AOL announced Tuesday that it is acquiring TACODA, a New York City start-up that uses "behavioral targeting" to calculate which online ads are most likely to result in money-making "clicks" by respective Internet users.
Financial terms of the deal were not disclosed.
AOL, a subsidiary of media colossus Time Warner, is making the acquisition as competition in the multi-billion dollar online advertising arena intensifies.
Google is expanding its online advertising empire to video and graphics realms with the purchase of ad-targeting powerhouse DoubleClick and Microsoft is trying to keep pace by buying aQuantive Inc.
Yahoo bolstered its position by taking over online advertising exchange Right Media.
TACODA was founded in 2001 and has "patent-pending technologies ... to target relevant messages to specific audience segments," according to AOL.
Internet search titans gobbling up ad-targeting firms has privacy advocates worried it will result in storehouses of information about people's online activities that could be plundered by governments or profiteers.
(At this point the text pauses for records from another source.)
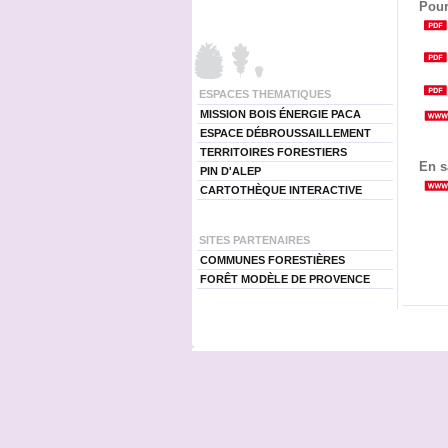
Pour
ESPACES THEMATIQUES
MISSION BOIS ÉNERGIE PACA
ESPACE DÉBROUSSAILLEMENT
TERRITOIRES FORESTIERS
En s
PIN D'ALEP
CARTOTHÈQUE INTERACTIVE
SITES PARTENAIRES
COMMUNES FORESTIÈRES
FORÊT MODÈLE DE PROVENCE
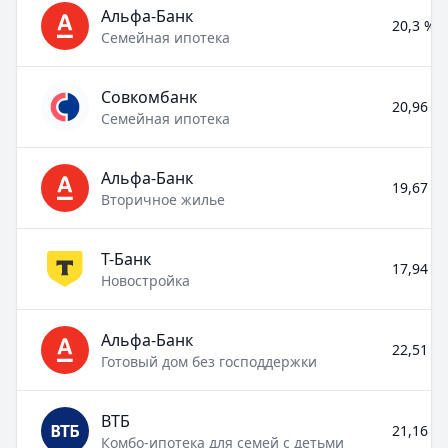
Альфа-Банк
20,3 % –
Семейная ипотека
Совкомбанк
20,96 % 
Семейная ипотека
Альфа-Банк
19,67 % 
Вторичное жилье
Т-Банк
17,94 % 
Новостройка
Альфа-Банк
22,51 % 
Готовый дом без господдержки
ВТБ
21,16 % 
Комбо-ипотека для семей с детьми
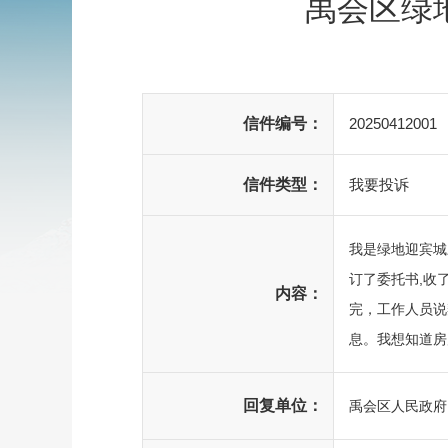
禹会区绿
信件编号：
20250412001
信件类型：
我要投诉
我是绿地迎宾城
订了委托书,收
内容：
完，工作人员说
息。我想知道房
回复单位：
禹会区人民政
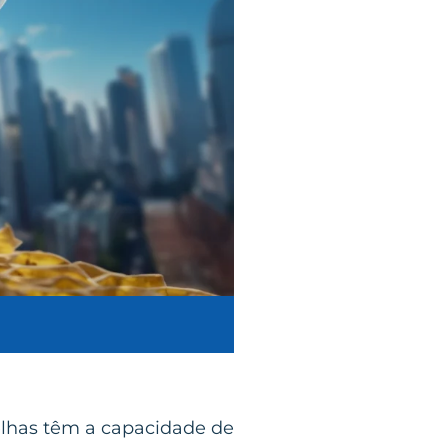
elhas têm a capacidade de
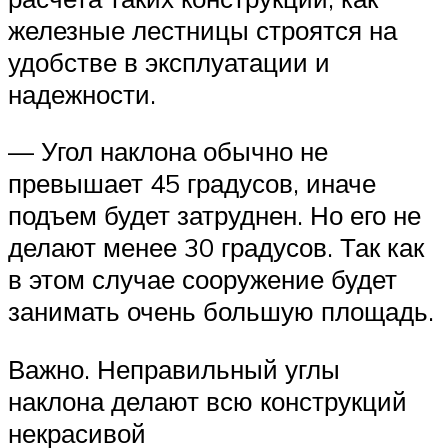
железные лестницы строятся на
удобстве в эксплуатации и
надежности.
— Угол наклона обычно не
превышает 45 градусов, иначе
подъем будет затруднен. Но его не
делают менее 30 градусов. Так как
в этом случае сооружение будет
занимать очень большую площадь.
Важно. Неправильный углы
наклона делают всю конструкций
некрасивой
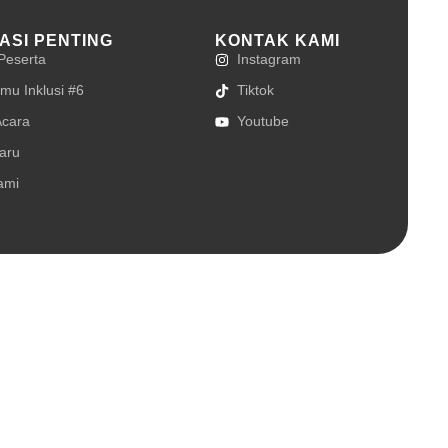
ASI PENTING
KONTAK KAMI
 Peserta
Instagram
mu Inklusi #6
Tiktok
cara
Youtube
baru
ami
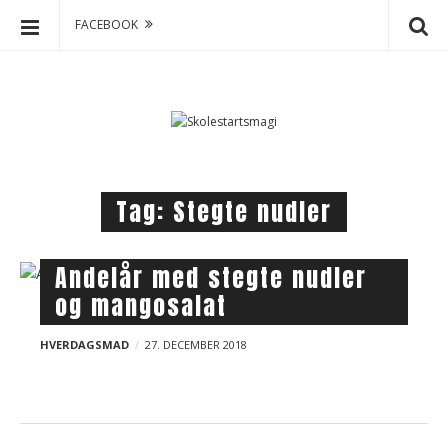
februar 2022
FACEBOOK
januar 2022
S
S
november 2021
k
k
oktober 2021
o
i
august 2021
juli 2021
p
l
maj 2021
juli 2020
t
e
juni 2020
april 2020
o
s
Tag:
Stegte nudler
c
marts 2020
januar 2020
t
o
december 2019
a
n
november 2019
r
B
Andelår med stegte nudler
t
oktober 2019
t
l
og mangosalat
e
september 2019
s
o
n
august 2019
juni 2019
m
g
HVERDAGSMAD
27. DECEMBER 2018
t
a
maj 2019
april 2019
p
g
marts 2019
o
i
februar 2019
s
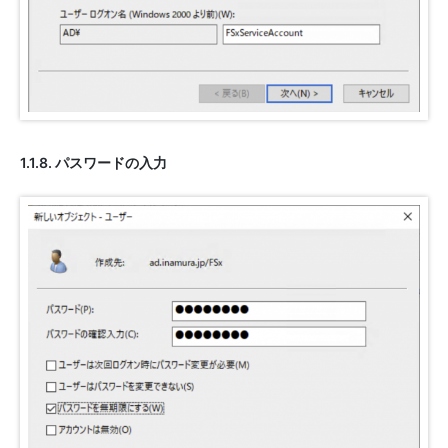
1.1.8. パスワードの入力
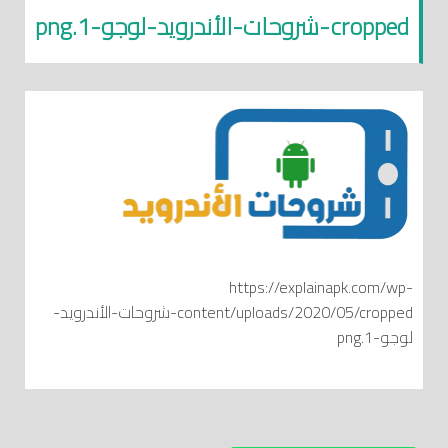
cropped-شروحات-الأندرويد-لوجو-1.png
https://explainapk.com/wp-
content/uploads/2020/05/cropped-شروحات-الأندرويد-
لوجو-1.png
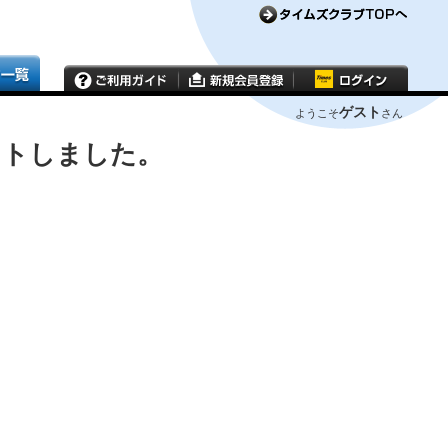
ゲスト
ようこそ
さん
ウトしました。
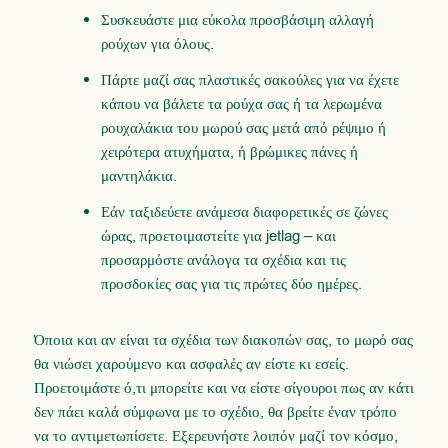
Συσκευάστε μια εύκολα προσβάσιμη αλλαγή
ρούχων για όλους.
Πάρτε μαζί σας πλαστικές σακούλες για να έχετε
κάπου να βάλετε τα ρούχα σας ή τα λερωμένα
ρουχαλάκια του μωρού σας μετά από ρέψιμο ή
χειρότερα ατυχήματα, ή βρώμικες πάνες ή
μαντηλάκια.
Εάν ταξιδεύετε ανάμεσα διαφορετικές σε ζώνες
ώρας, προετοιμαστείτε για jetlag – και
προσαρμόστε ανάλογα τα σχέδια και τις
προσδοκίες σας για τις πρώτες δύο ημέρες.
Όποια και αν είναι τα σχέδια των διακοπών σας, το μωρό σας
θα νιώσει χαρούμενο και ασφαλές αν είστε κι εσείς.
Προετοιμάστε ό,τι μπορείτε και να είστε σίγουροι πως αν κάτι
δεν πάει καλά σύμφωνα με το σχέδιο, θα βρείτε έναν τρόπο
να το αντιμετωπίσετε. Εξερευνήστε λοιπόν μαζί τον κόσμο,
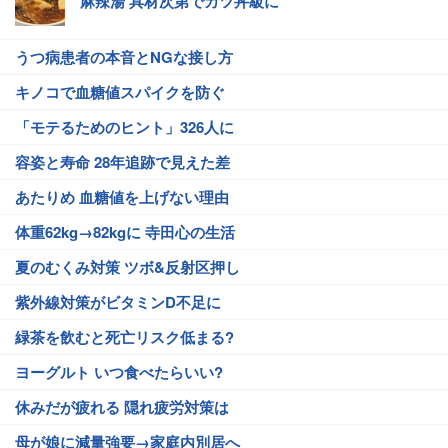
麻辣湯 具材次第でカツ丼級に
うつ病患者の本音とNGな接し方
キノコで血糖値スパイクを防ぐ
「モテるためのヒント」326人に
容姿と寿命 28年追跡で見えた差
あたりめ 血糖値を上げない理由
体重62kg→82kgに 寺田心の生活
夏のむくみ対策 ツボ&反射区押し
紫外線対策がビタミンD不足に
緑茶を飲むと死亡リスク低まる?
ヨーグルト いつ食べたらいい?
休みだが疲れる 隠れ疲労対策は
母が娘に減量強要→家庭内別居へ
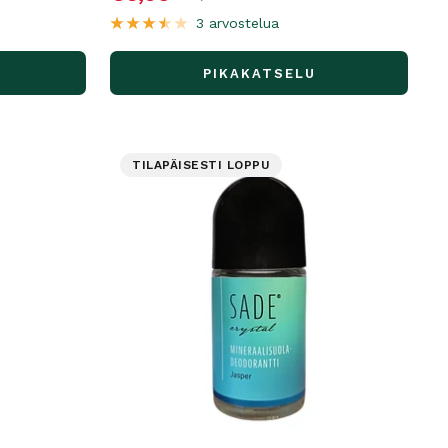
3 arvostelua
PIKAKATSELU
TILAPÄISESTI LOPPU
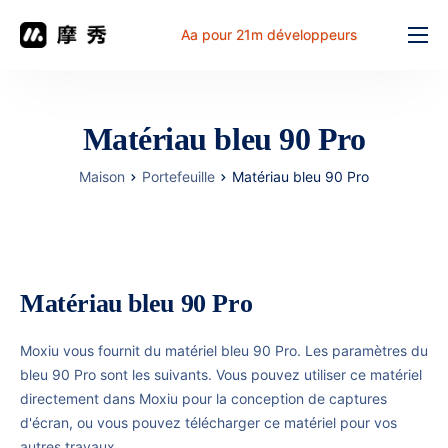
Aa pour 21m développeurs
Fonction
prix
Matériau bleu 90 Pro
document
Maison
Portefeuille
Matériau bleu 90 Pro
解决方案
Problème commun
Table de travail
Matériau bleu 90 Pro
Moxiu vous fournit du matériel bleu 90 Pro. Les paramètres du
bleu 90 Pro sont les suivants. Vous pouvez utiliser ce matériel
directement dans Moxiu pour la conception de captures
d'écran, ou vous pouvez télécharger ce matériel pour vos
autres travaux.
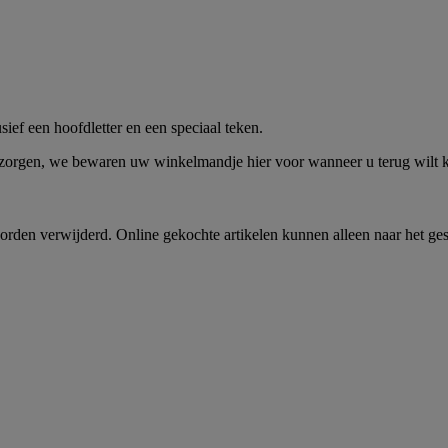
me -
Shop Nu
ief een hoofdletter en een speciaal teken.
 zorgen, we bewaren uw winkelmandje hier voor wanneer u terug wilt
rden verwijderd. Online gekochte artikelen kunnen alleen naar het ge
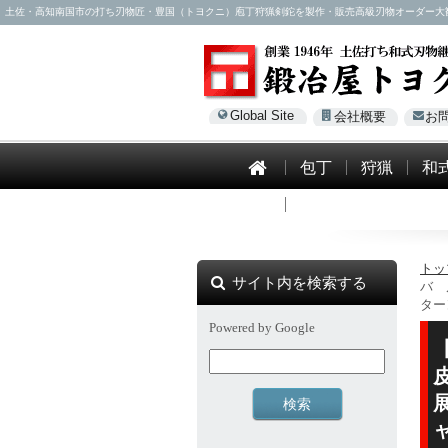
土佐・高知南国市の打ち刃物匠・豊国（トヨクニ）庖丁狩猟剣鉈を製作・販売高級刃物オーダー大歓迎！電話0
Global Site
会社概要
お
包丁
狩猟
和
模造刀
トッ
サイト内を検索する
バ 
ター
Powered by Google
Ad-targeting firms commonly collect data about people Internet use to figure out which pitches to display on web pages.
Google announced this month that it is shortening the lives of software "cookies" used to track users' online preferences.
In coming months Google will begin issuing cookies that automatically expire two years after a person visits the website provided they don't return, according to the US firm's global privacy counsel Peter Fleischer.
Cookies previously installed on computers by Google are made to expire in 2038.
Microsoft and Internet search rival Ask.com said this week they are bolstering online privacy and calling for a tech industry summit devoted to that goal.
"We have been thinking deeply about privacy related to search and online advertising and believe it is critical to evolve our privacy principles," Microsoft chief privacy strategist Peter Cullen said.
"For instance, on search data, anonymous should mean anonymous."
Microsoft and Ask.com are inviting Google, Yahoo and AOL to join in a forum devoted to creating standards of privacy for users.